Would like to expand on my "theory" from
post#218 about the cause of the high harmonic distortion of the 8C around 100Hz.
Nevertheless, the slots are Helmholtz resonators, on that we agree - right?
Are you saying that in your simulations you didn't see a significant increase in midrange driver excursion (compared to sealed cabinet) when using the side slots and the source of the increased HD3 is not caused by the midrange driver excursion?
The side slots have a maximum effect around their tuning frequency. However, this means that the midrange driver must still emit sound pressure below the tuning frequency of the slots, otherwise the slots cannot perform their full effect.
I have created a very simple simulation with one slot and an 8'' woofer with a small cabinet.
The tuning frequency is much lower than the D&D 8C, but this would be shifted to higher frequencies when using multiple slots.
To demonstrate my "theory" one slot is sufficient (who wants more, has to pay me for it
).
The views show a cutaway view of the simulated loudspeakers. The closed speaker has a bit more volume than the one with the slot - but that doesn't matter for the comparison.
Sealed version:
View attachment 116780
Slot version:
View attachment 116781 View attachment 116782
The fact that the slot is located on the front is also irrelevant for the intended comparison of driver impedance and driver excursion.
First, we compare the driver impedance of the sealed version with the sloted version:
View attachment 116785
The closed loudspeaker shows a typical impedance curve with a resonance frequency fc at around 93Hz.
If a slot is now attached (the slot is only as deep as the material thickness of the speaker walls), the picture changes completely.
The result is an impedance curve typical for bass reflex systems, with the decisive difference that the two impedance maxima are very far apart.
This means that the sound radiation of the slot extends over a very wide frequency range.
It is therefore not the damping of the slot, but the slot itself that is responsible for this.
The slot reaches its maximum sound pressure at the "small" impedance hump.

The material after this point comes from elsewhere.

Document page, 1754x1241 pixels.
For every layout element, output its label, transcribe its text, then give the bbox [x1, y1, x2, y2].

In the case of the simulation at 200Hz:
View attachment 116790
Around this frequency the cancellation (the cardioid effect) is therefore greatest - since the radiated sound from the slot is phase inverted to the radiated sound from the driver.
Looking at
@hardisj's measurements, for the 8C this could be around 350Hz.
View attachment 116789
So, what happens if the midrange driver, for example, has to deliver almost full sound pressure two octaves below the maximum slot sound pressure (200Hz in the simulation)?

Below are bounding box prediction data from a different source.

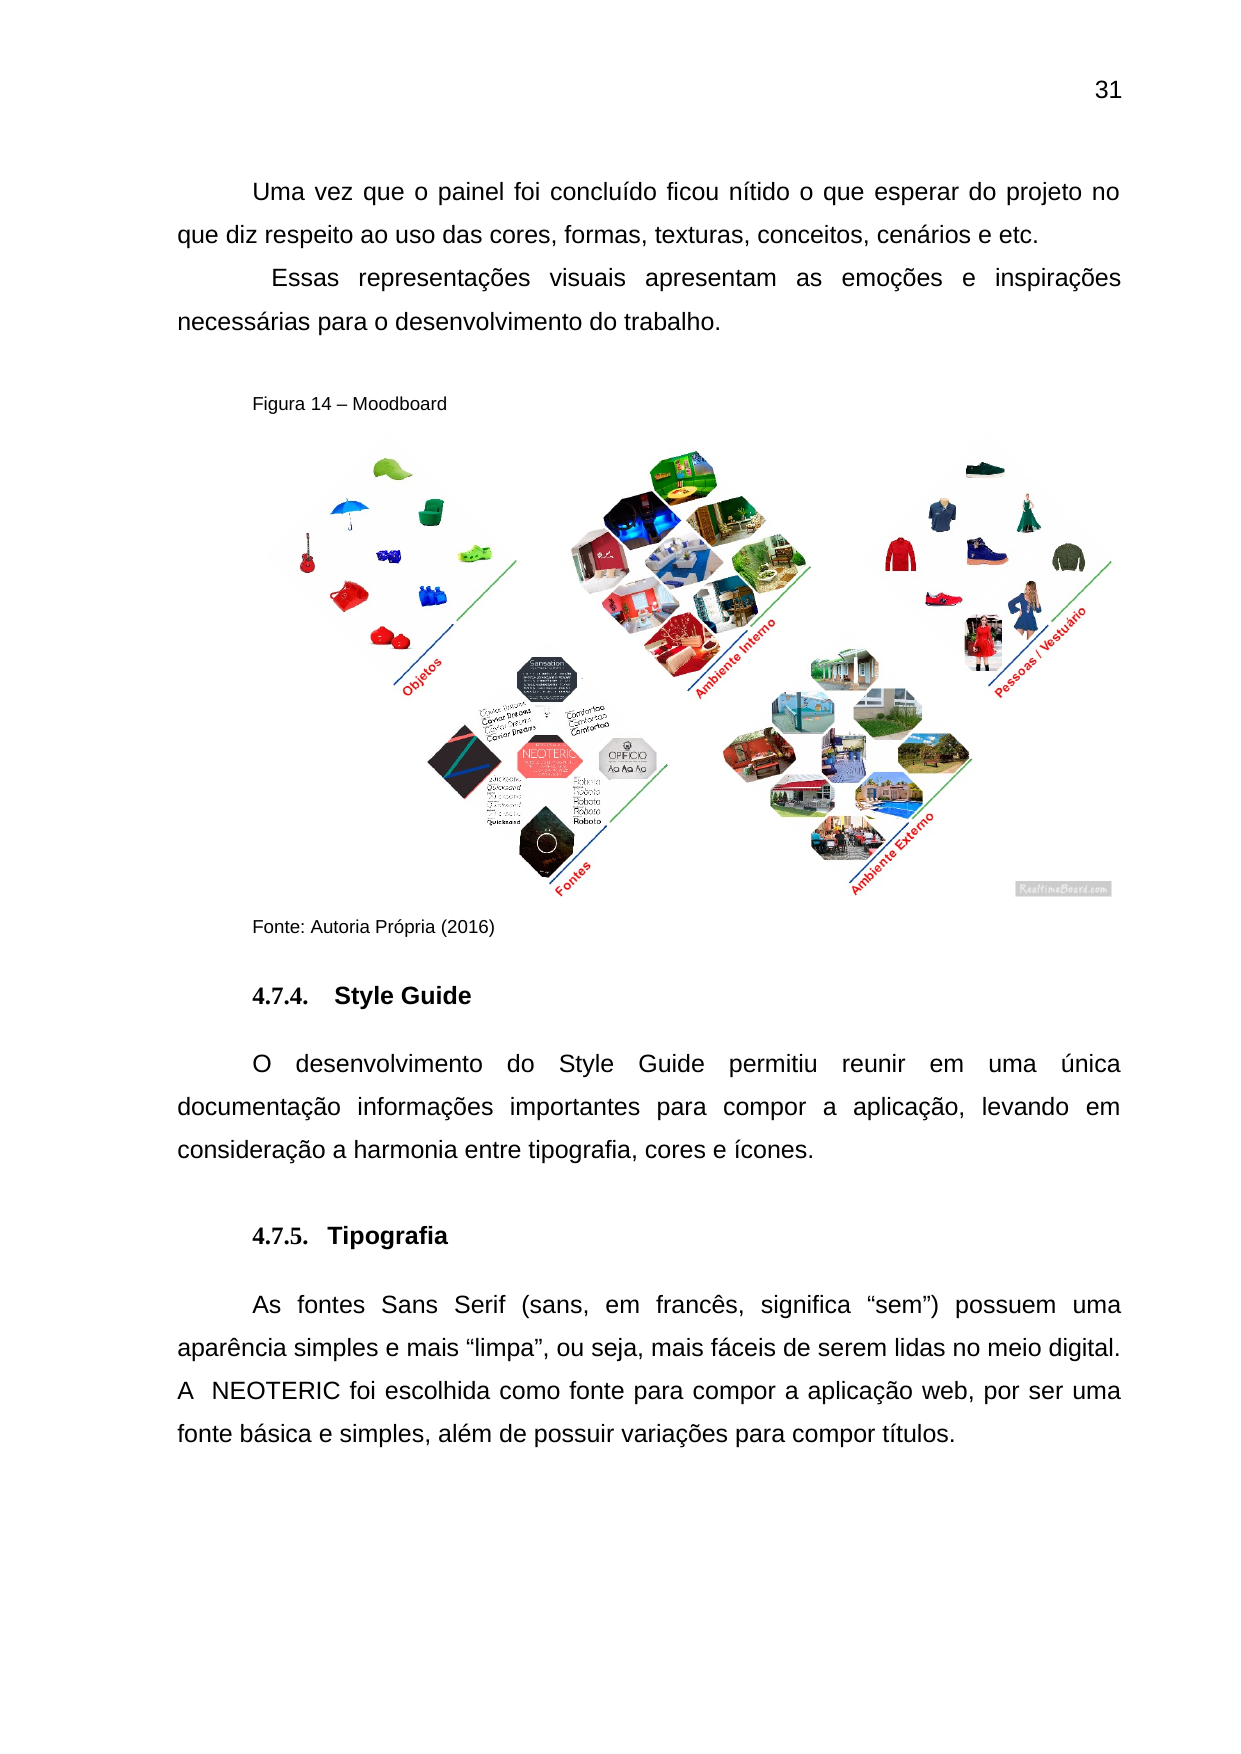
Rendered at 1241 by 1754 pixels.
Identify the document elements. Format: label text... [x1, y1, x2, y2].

list Style Guide [252, 981, 1122, 1009]
text As fontes Sans Serif (sans, em francês, significa “sem”) possuem uma aparência simples e mais “limpa”, ou seja, mais fáceis de serem lidas no meio digital. A NEOTERIC foi escolhida como fonte para compor a aplicação web, por ser uma fonte básica e simples, além de possuir variações para compor títulos. [177, 1289, 1122, 1448]
picture [258, 426, 1117, 902]
text Uma vez que o painel foi concluído ficou nítido o que esperar do projeto no que diz respeito ao uso das cores, formas, texturas, conceitos, cenários e etc. [177, 177, 1122, 249]
list Tipografia [252, 1221, 1122, 1250]
text Essas representações visuais apresentam as emoções e inspirações necessárias para o desenvolvimento do trabalho. [177, 263, 1122, 335]
text O desenvolvimento do Style Guide permitiu reunir em uma única documentação informações importantes para compor a aplicação, levando em consideração a harmonia entre tipografia, cores e ícones. [177, 1049, 1122, 1164]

In our simulation, this would be down to about 50Hz. Therefore, a fourth order filter was set at 40Hz.
Let's look at the driver excursion of the two concepts (sealed vs. slot):
View attachment 116791
At 50Hz, the typical behavior of a ported driver operated below its tuning frequency becomes apparent.
In our example, the driver of the slot version must displace twice as much at 50Hz as the sealed version.
The solution would be to simply cross the midrange driver at a higher crossover frequency. But this would also shift the lower limit of the cardioid effect to higher frequencies.
On top of that, the midrange driver probably have to deliver a bit more sound pressure to partially replace the one destroyed by cancellation, so that the speaker does not to sound too "thin" in the bass and lower midrange.
As
@Kvalsvoll has already indicated:
Important: This is only my "theory" for the cause of the immensely high HD3 around 100Hz of the 8C. To verify this, one would have to simulate the cabinet with slots and driver of the 8C.
Nevertheless, the 3% third-order harmonic distortion shown by the 8C in the frequency range around 100Hz, at just 86dB SPL, is very bad for a speaker in this price range.
@amirm tested bookshelf loudspeaker for under $300 that remained well below 1% THD in this frequency range
.